Work item
Transcribe the records that follow. Keep every word exactly, and drop the pictures.

Material to process

=== Section Start ===

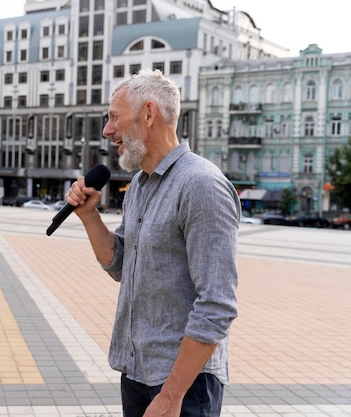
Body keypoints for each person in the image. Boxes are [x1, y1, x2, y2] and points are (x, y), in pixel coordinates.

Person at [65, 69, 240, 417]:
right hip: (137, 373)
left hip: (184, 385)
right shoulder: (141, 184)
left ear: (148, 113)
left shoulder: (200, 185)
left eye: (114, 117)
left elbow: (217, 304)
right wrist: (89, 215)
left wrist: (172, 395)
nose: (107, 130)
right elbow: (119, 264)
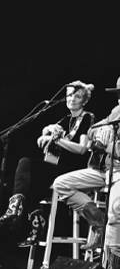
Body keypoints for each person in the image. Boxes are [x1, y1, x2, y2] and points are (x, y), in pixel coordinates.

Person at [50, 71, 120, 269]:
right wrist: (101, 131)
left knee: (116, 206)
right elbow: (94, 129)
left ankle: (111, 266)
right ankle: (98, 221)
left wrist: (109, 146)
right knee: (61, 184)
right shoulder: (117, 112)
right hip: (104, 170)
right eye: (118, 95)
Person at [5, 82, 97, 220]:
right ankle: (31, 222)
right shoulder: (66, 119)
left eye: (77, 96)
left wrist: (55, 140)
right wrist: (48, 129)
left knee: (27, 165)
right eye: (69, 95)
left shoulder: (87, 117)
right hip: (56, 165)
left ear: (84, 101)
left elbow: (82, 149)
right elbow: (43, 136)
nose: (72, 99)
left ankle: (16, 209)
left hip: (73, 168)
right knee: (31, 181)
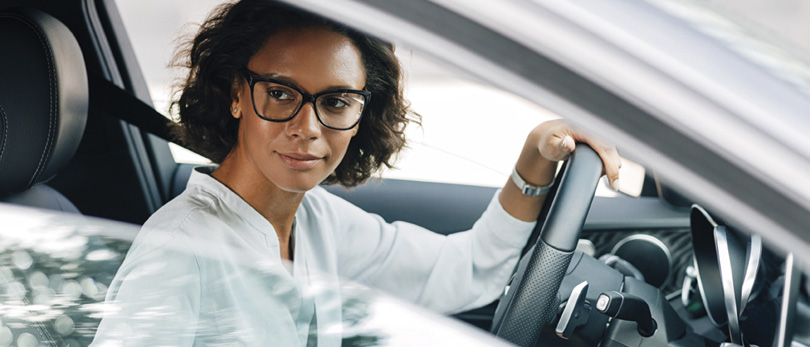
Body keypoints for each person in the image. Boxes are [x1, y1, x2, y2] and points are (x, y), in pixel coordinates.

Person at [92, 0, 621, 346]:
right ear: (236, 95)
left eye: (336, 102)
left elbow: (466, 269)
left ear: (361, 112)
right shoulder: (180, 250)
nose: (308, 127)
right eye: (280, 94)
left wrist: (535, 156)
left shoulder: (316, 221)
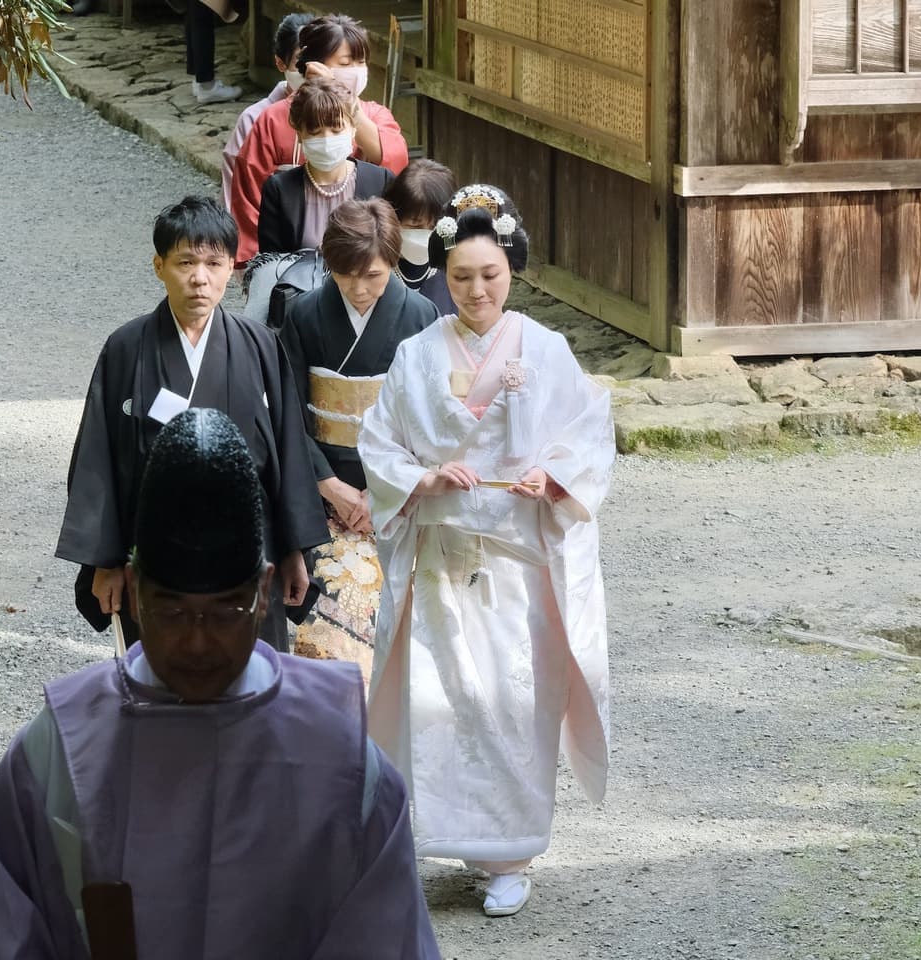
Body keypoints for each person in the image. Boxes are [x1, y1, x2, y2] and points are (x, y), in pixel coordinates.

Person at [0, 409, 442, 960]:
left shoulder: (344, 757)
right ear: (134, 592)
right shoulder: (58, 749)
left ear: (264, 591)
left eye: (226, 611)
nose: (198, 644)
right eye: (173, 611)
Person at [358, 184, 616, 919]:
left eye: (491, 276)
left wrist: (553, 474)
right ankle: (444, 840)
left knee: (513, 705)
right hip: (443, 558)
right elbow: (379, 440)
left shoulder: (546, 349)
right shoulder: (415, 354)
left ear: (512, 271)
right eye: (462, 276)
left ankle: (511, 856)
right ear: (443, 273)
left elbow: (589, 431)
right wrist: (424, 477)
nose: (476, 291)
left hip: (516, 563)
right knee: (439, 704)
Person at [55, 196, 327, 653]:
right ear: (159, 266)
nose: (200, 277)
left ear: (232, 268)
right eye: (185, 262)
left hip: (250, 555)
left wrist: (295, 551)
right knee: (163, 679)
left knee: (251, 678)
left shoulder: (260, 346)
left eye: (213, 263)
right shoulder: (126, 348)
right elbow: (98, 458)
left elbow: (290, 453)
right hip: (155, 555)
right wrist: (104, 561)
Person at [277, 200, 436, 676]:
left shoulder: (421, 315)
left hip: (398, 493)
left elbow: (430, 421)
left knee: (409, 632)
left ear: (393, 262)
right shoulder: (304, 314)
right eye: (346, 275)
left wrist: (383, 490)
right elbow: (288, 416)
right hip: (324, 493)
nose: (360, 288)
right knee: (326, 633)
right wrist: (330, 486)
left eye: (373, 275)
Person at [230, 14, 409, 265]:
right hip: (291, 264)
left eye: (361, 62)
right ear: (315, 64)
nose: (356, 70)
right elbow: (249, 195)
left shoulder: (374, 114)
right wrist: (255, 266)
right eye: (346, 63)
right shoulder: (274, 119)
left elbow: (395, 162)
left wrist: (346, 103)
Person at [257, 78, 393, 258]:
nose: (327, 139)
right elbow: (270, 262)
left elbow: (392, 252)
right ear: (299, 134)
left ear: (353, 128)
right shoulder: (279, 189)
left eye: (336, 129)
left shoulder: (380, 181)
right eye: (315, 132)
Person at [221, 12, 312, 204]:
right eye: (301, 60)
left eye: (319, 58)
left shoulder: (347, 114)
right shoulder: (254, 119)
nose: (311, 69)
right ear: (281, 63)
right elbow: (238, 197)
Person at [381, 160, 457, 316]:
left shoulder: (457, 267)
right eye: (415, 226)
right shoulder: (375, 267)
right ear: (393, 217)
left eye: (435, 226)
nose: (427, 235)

=== Section End ===

Completed exercise
Body keypoints for each person in the image. Boxes are [x1, y1, x2, y2] and points are (x, y), in pixel coordinates.

Person at [65, 69, 240, 417]:
right hip: (137, 373)
left hip: (184, 385)
right shoulder: (141, 184)
left ear: (148, 113)
left shoulder: (200, 185)
left eye: (114, 117)
left elbow: (217, 304)
right wrist: (89, 215)
left wrist: (172, 395)
nose: (107, 130)
right elbow: (119, 264)
Body keypoints for each person in the image. Boxes are [x1, y1, x2, y2] and points are (x, y), in pixel coordinates.

Person at [50, 71, 120, 269]:
right wrist: (101, 131)
left knee: (116, 206)
right elbow: (94, 129)
left ankle: (111, 266)
right ankle: (98, 221)
left wrist: (109, 146)
right knee: (61, 184)
right shoulder: (117, 112)
right hip: (104, 170)
right eye: (118, 95)
Person at [5, 82, 97, 220]:
right ankle: (31, 222)
right shoulder: (66, 119)
left eye: (77, 96)
left wrist: (55, 140)
right wrist: (48, 129)
left knee: (27, 165)
right eye: (69, 95)
left shoulder: (87, 117)
right hip: (56, 165)
left ear: (84, 101)
left elbow: (82, 149)
right elbow: (43, 136)
nose: (72, 99)
left ankle: (16, 209)
left hip: (73, 168)
right knee: (31, 181)
Body keypoints for each person in the image. Boxes are [x1, y1, x2, y2] and points are (x, y), in pixel coordinates.

Person at [92, 0, 621, 346]:
right ear: (236, 95)
left eye: (336, 102)
left elbow: (466, 269)
left ear: (361, 112)
right shoulder: (180, 250)
nose: (308, 127)
right eye: (280, 94)
left wrist: (535, 156)
left shoulder: (316, 221)
Body keypoints for each person in the image. Boxes are [x1, y1, x2, y2] and points are (x, y), in pixel coordinates.

Person at [0, 409, 442, 960]:
left shoulder: (344, 757)
right ear: (134, 592)
right shoulder: (58, 749)
left ear: (264, 591)
left eye: (226, 611)
nose: (198, 644)
right eye: (173, 611)
Person at [358, 184, 616, 919]:
left eye: (491, 276)
left wrist: (553, 474)
right ankle: (444, 840)
left knee: (513, 705)
right hip: (443, 558)
right elbow: (379, 440)
left shoulder: (546, 349)
right shoulder: (415, 354)
left ear: (512, 271)
right eye: (462, 276)
left ankle: (511, 856)
right ear: (443, 273)
left elbow: (589, 431)
right wrist: (424, 477)
nose: (476, 291)
left hip: (516, 563)
right knee: (439, 704)
Person at [55, 196, 327, 653]:
right ear: (159, 266)
nose: (200, 277)
left ear: (232, 268)
right eye: (185, 262)
left hip: (250, 555)
left wrist: (295, 551)
right knee: (163, 679)
left knee: (251, 678)
left shoulder: (260, 346)
left eye: (213, 263)
right shoulder: (126, 348)
right elbow: (98, 458)
left elbow: (290, 453)
right hip: (155, 555)
right wrist: (104, 561)
Person at [277, 200, 436, 676]:
left shoulder: (421, 315)
left hip: (398, 493)
left elbow: (430, 421)
left knee: (409, 632)
left ear: (393, 262)
right shoulder: (304, 314)
right eye: (346, 275)
left wrist: (383, 490)
right elbow: (288, 416)
right hip: (324, 493)
nose: (360, 288)
right knee: (326, 633)
right wrist: (330, 486)
left eye: (373, 275)
Person at [230, 14, 409, 265]:
right hip: (291, 264)
left eye: (361, 62)
right ear: (315, 64)
nose: (356, 70)
right elbow: (249, 195)
left shoulder: (374, 114)
right wrist: (255, 266)
right eye: (346, 63)
right shoulder: (274, 119)
left elbow: (395, 162)
left wrist: (346, 103)
Person at [257, 78, 393, 258]:
nose: (327, 139)
right elbow: (270, 262)
left elbow: (392, 252)
right ear: (299, 134)
left ear: (353, 128)
right shoulder: (279, 189)
left eye: (336, 129)
left shoulder: (380, 181)
right eye: (315, 132)
Person at [221, 12, 312, 204]:
right eye: (301, 60)
left eye: (319, 58)
left shoulder: (347, 114)
right shoulder: (254, 119)
nose: (311, 69)
right ear: (281, 63)
right elbow: (238, 197)
Person at [381, 160, 457, 316]:
left shoulder: (457, 267)
right eye: (415, 226)
right shoulder: (375, 267)
right ear: (393, 217)
left eye: (435, 226)
nose: (427, 235)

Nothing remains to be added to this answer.